→ **REQUIRED ACTION**: Return only the stretch of the material below that begins with the line containing "jar: present [1275,714,1301,759]" and ends with the line containing "cutting board: none", exactly; both of those lines belong to it.

→ **DATA UNDER STUDY**:
+++

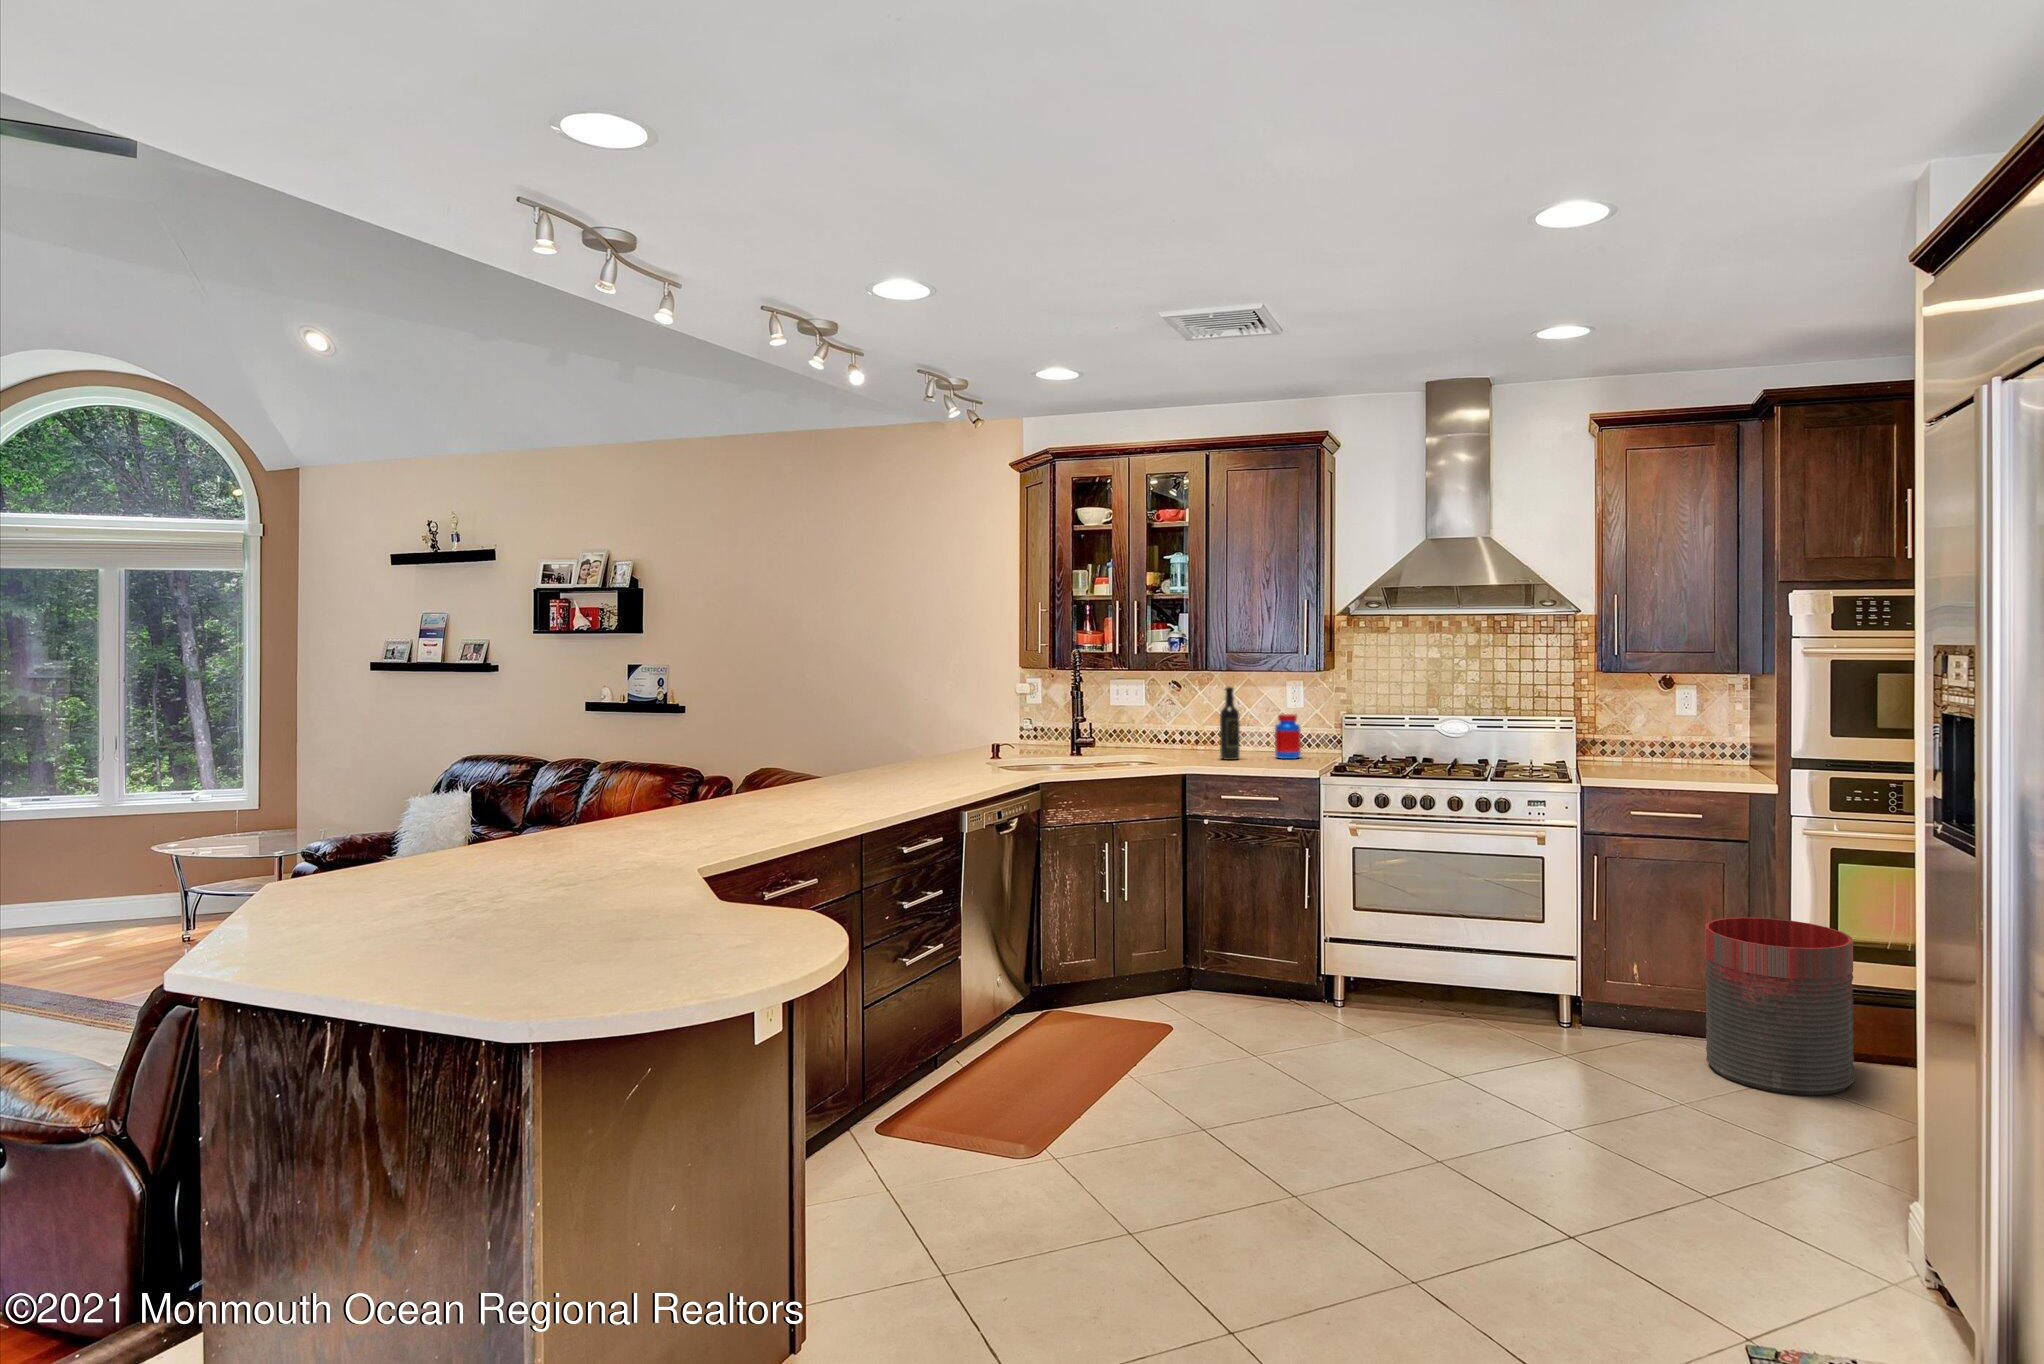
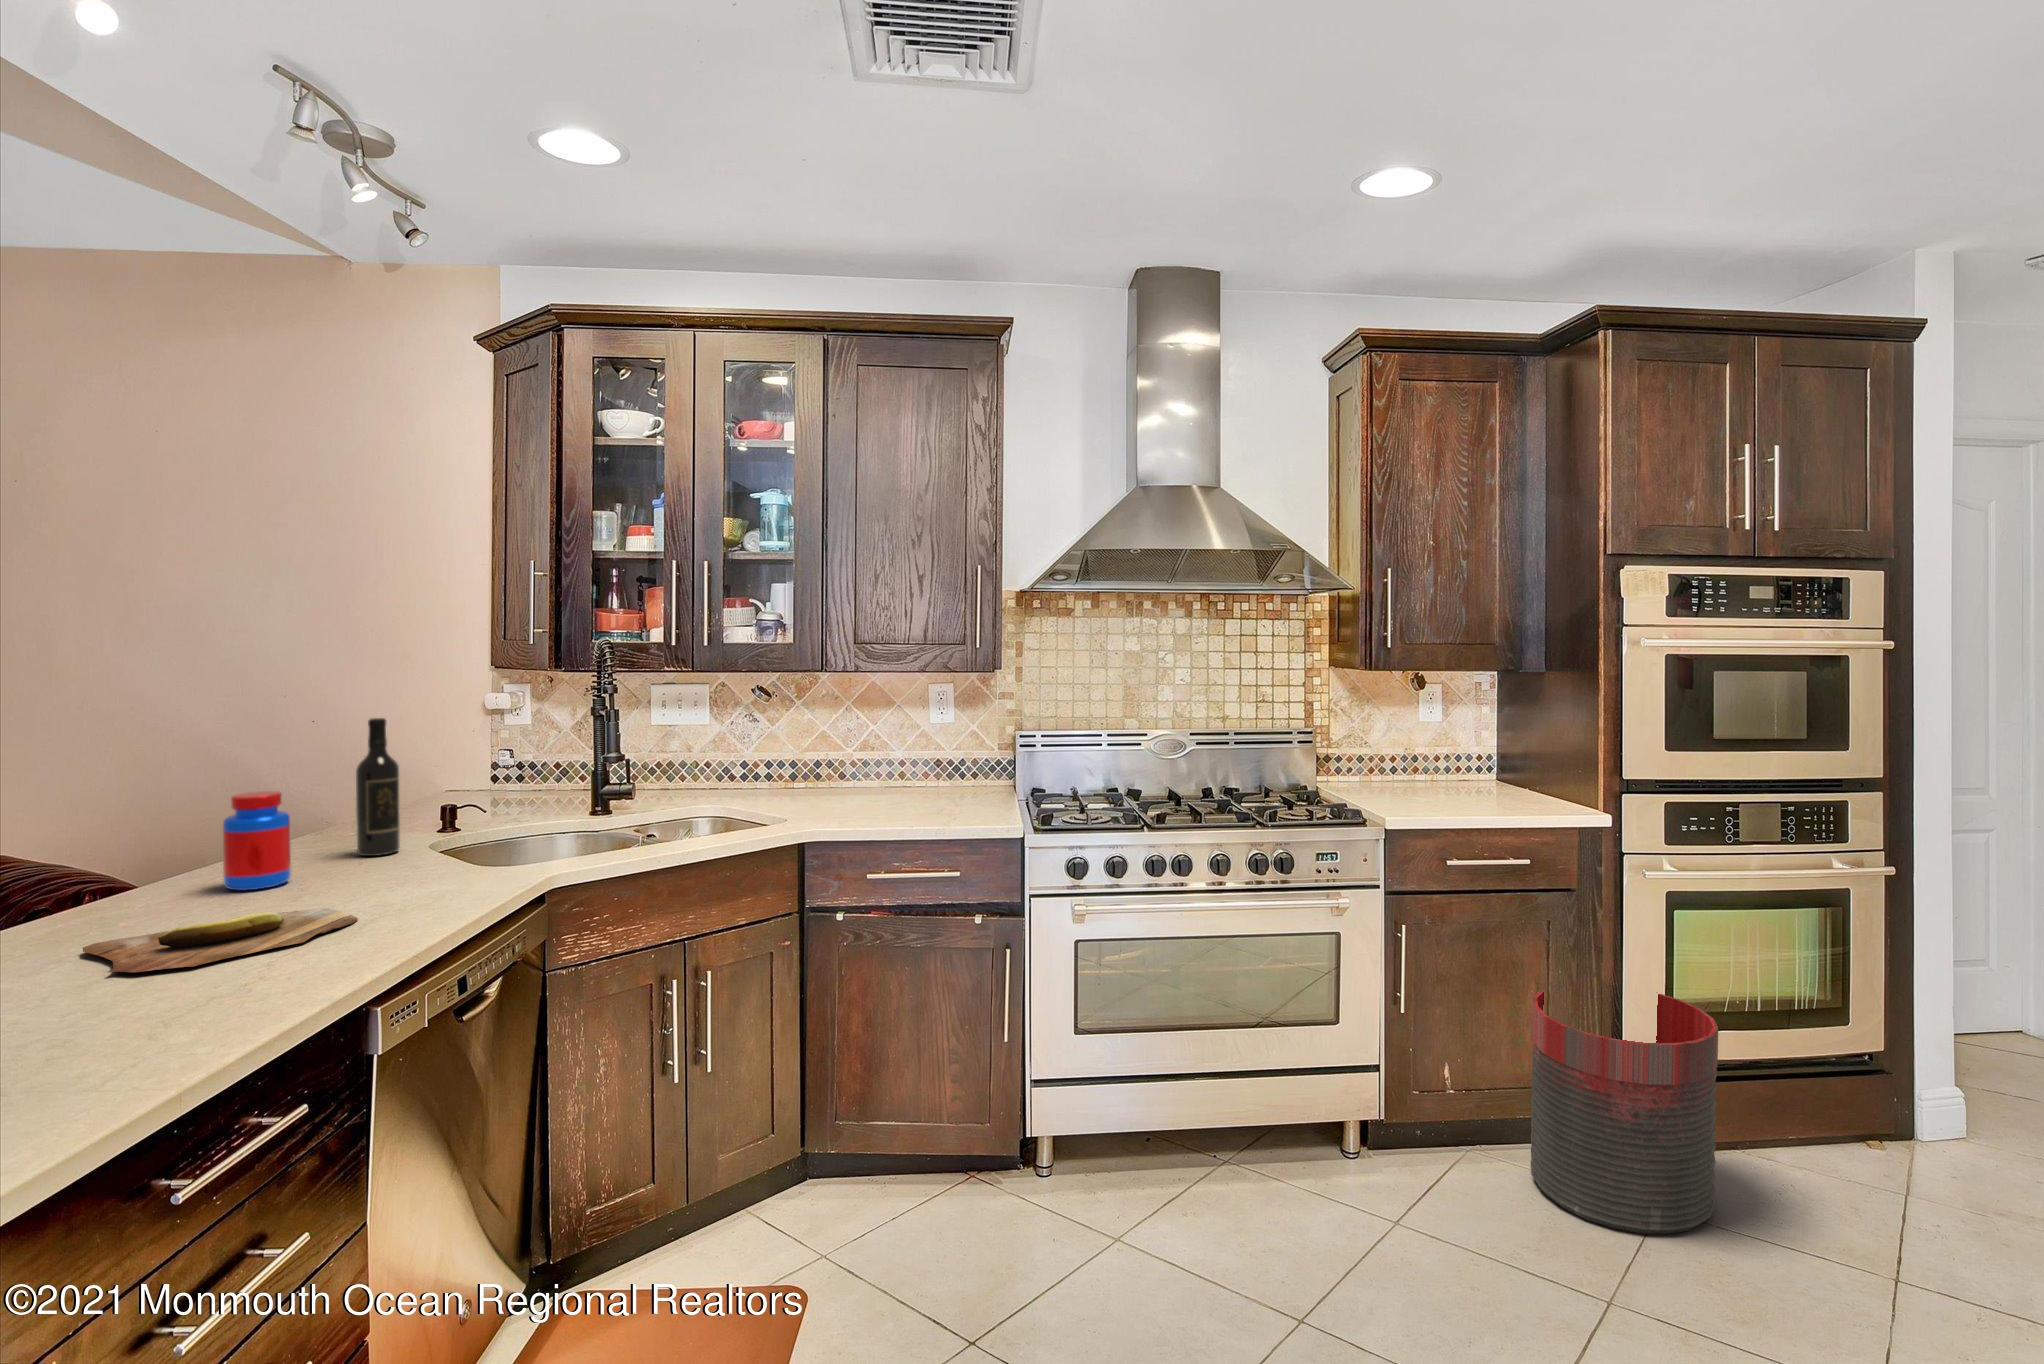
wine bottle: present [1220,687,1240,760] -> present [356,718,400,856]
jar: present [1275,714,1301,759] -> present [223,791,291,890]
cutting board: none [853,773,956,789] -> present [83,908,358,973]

+++

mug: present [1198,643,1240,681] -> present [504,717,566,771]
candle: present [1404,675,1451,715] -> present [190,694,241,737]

+++

→ **TASK RESULT**:
jar: present [1275,714,1301,759] -> present [223,791,291,890]
cutting board: none [853,773,956,789] -> present [83,908,358,973]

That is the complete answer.